The Future of Education

Edition 14

Accepted Abstracts

Encouraging the Acquisition of Transferable Lifelong Learning Skills in a Hybrid Pre-vocational Ballet Classroom: Blurring Boundaries Between the Traditional and Student-centered Democratic Pedagogy

Tina Zubovic, Primary School for Classical Ballet and Contemporary Dance at Primary School Vezica (Croatia)

Abstract

Interrogating some of the legacies of classical ballet, such as its traditional teaching methods and values, it was found that the authoritarian pedagogical style that uses drill and repetition to train the dancer is a common practice among ballet teachers, including the normalization of power imbalances in the classroom. My intervention with ‘tradition’ explores the ballet studio as the site in which by development and the application of democratically-oriented pedagogy and student-centred learning and teaching methods in the ballet classroom, the educational aspect of ballet education is celebrated. Through the research project that underpinned this article it was found that by incorporating collaborative activities, multiple ways of learning, and student active participation in the co-construction of knowledge, opportunities for the acquisition of transferable lifelong learning skills were provided. Students were encouraged to be more reflective, inquisitive, and creative thinkers. Finally, I argue that this enhanced approach to learning and teaching in ballet supports pupils to become well-rounded, active, responsible, and self-reliant dancers.

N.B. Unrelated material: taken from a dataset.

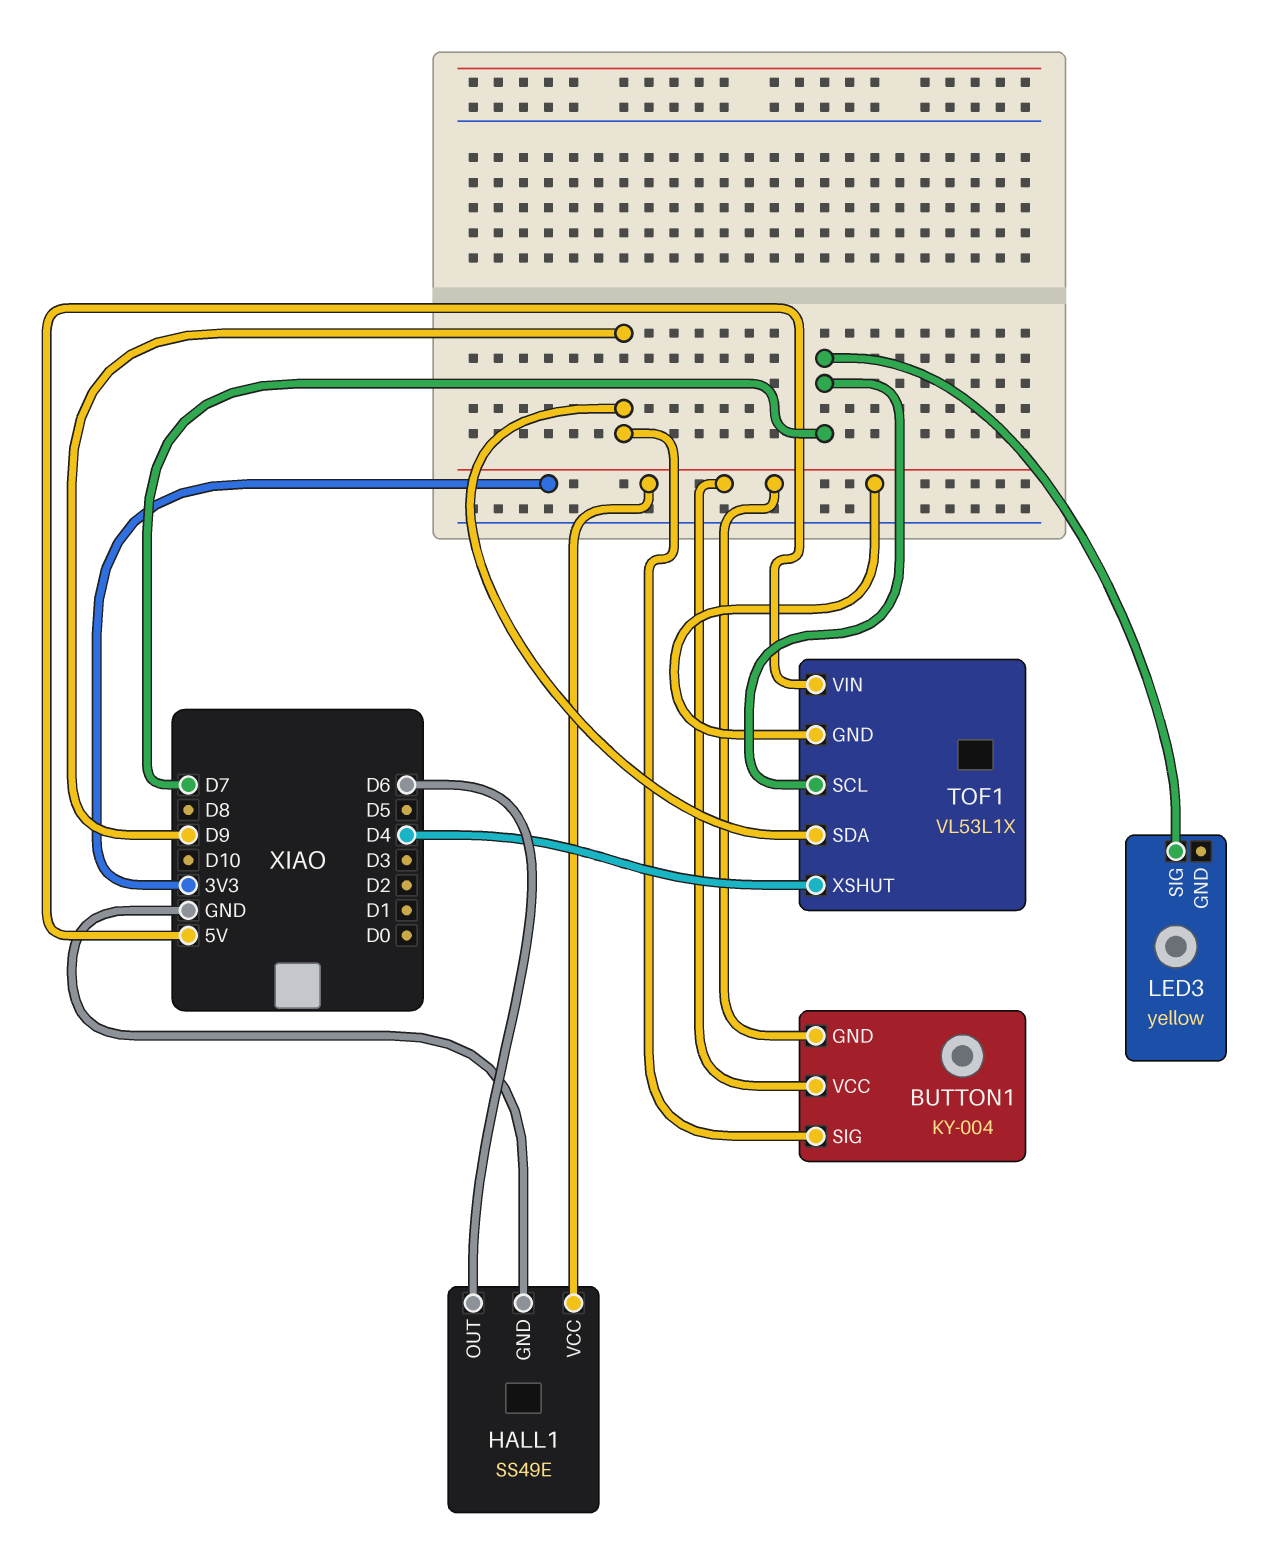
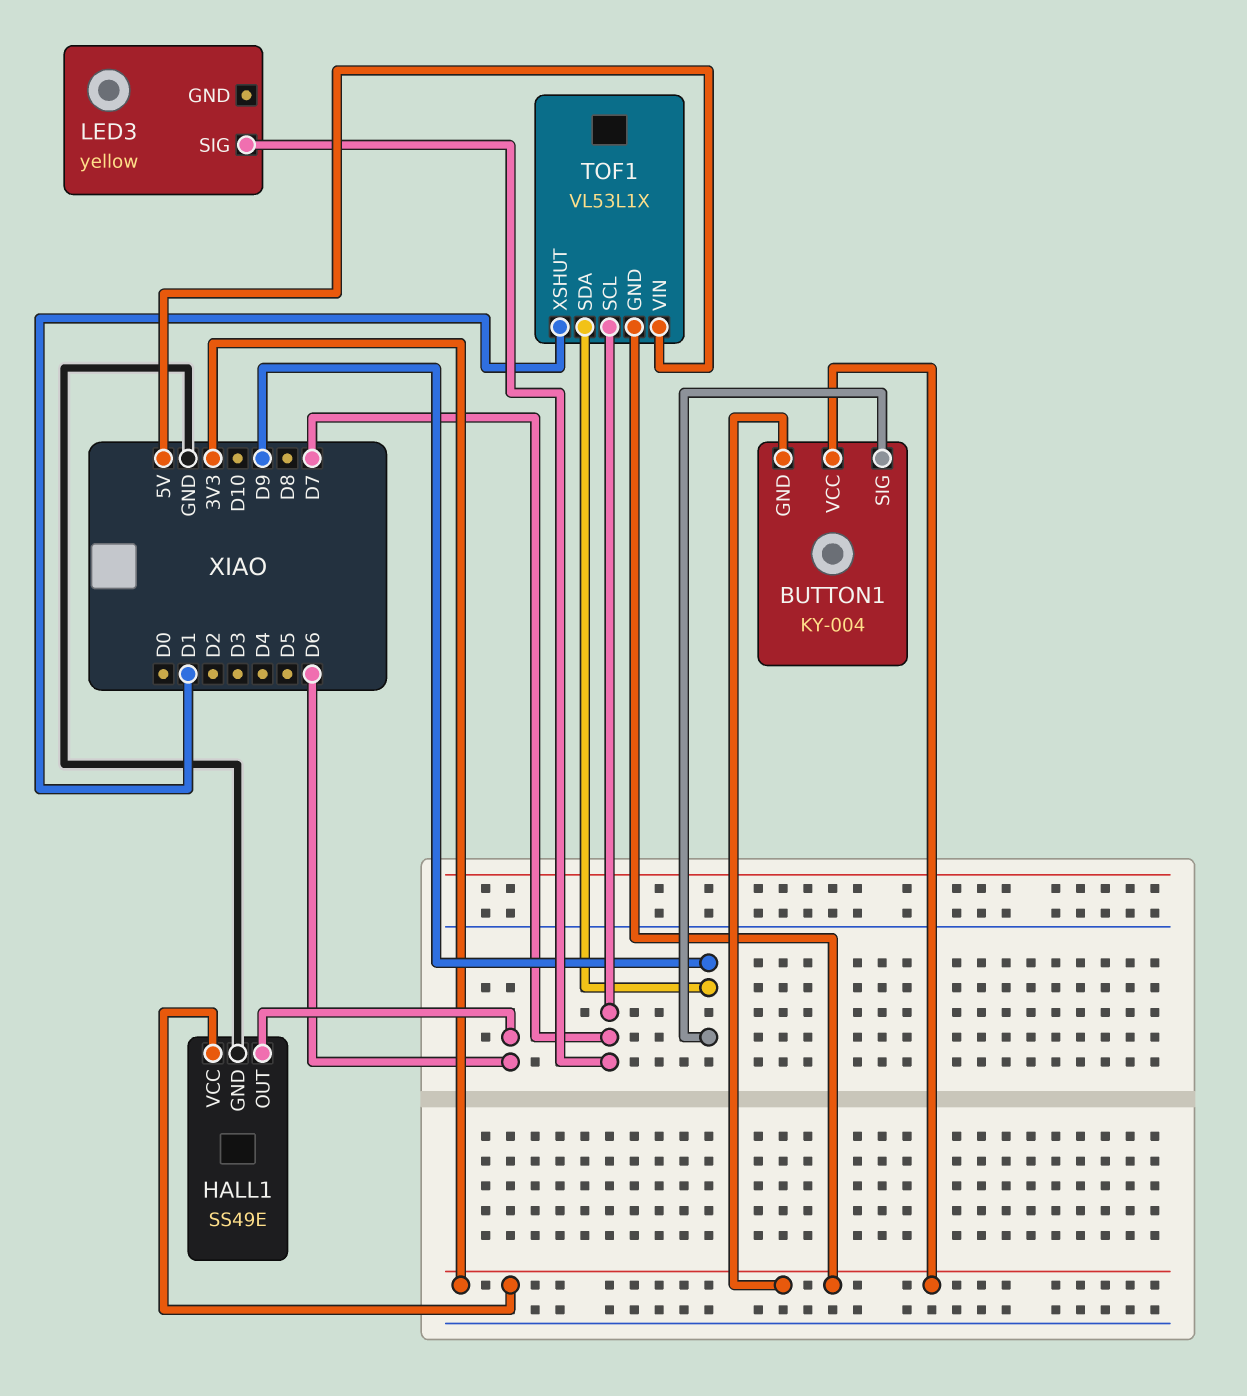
TOF1 pin XSHUT: D4 -> D1

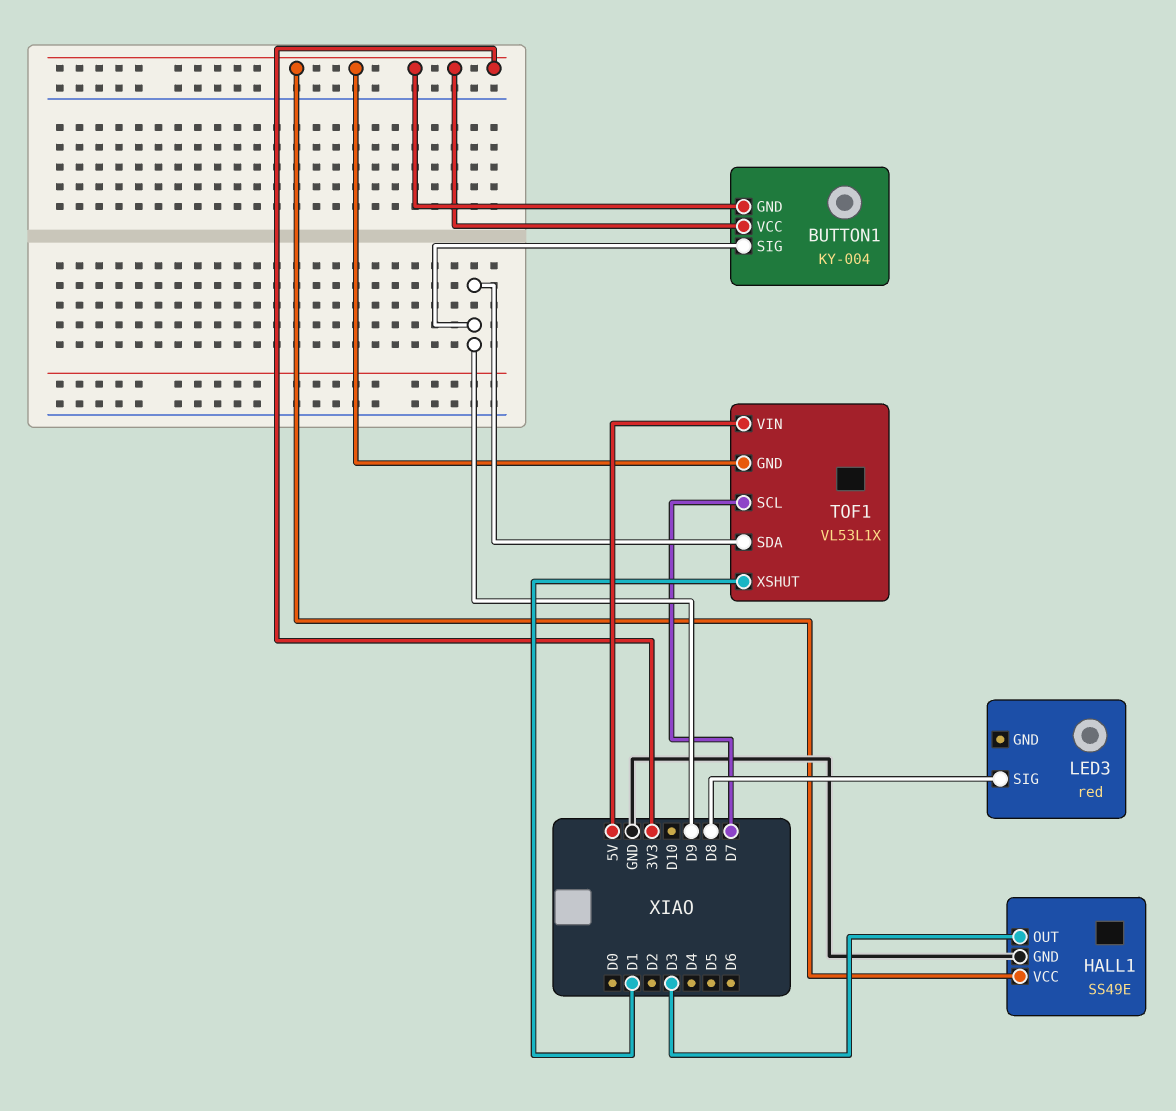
HALL1 pin OUT: D6 -> D3
LED3: yellow -> red
LED3 pin SIG: D7 -> D8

While there is a body of literature that considers the theory of democratic pedagogy and student-centred teaching and learning approaches, there is significantly less literature that specifically addresses the ways in which primary school ballet teachers attempt to apply this methods in practice. This paper presents the results from an action-based research that was designed, in part, to address this gap. Five female students, ages twelve and thirteen, from a state-run pre-vocational ballet school in Croatia participated in this qualitative research study. It has been found that the role of ballet education is not only to learn a codified set of steps through ‘traditional’ pedagogy, but to foster an acquisition of transferable lifelong learning skills in order to meet 21st-century expectations for students' learning.

The traditional teacher-centred/didactic approach to ballet pedagogy was disturbed and extended by post-colonial ways of thinking. An ‘in-between’, ‘hybrid’ classroom space that connects the tradition and past with the present and the future was generated through this project. Such an alternative classroom environment stands for new opportunities for learning and meaningful teacher–student relationships. I suggest that through the process of negotiation across differences between traditional and student-centred approaches in a hybrid classroom, it is possible to refashion ballet education to overcome the contradictions and tensions that exist in the traditional ballet studio.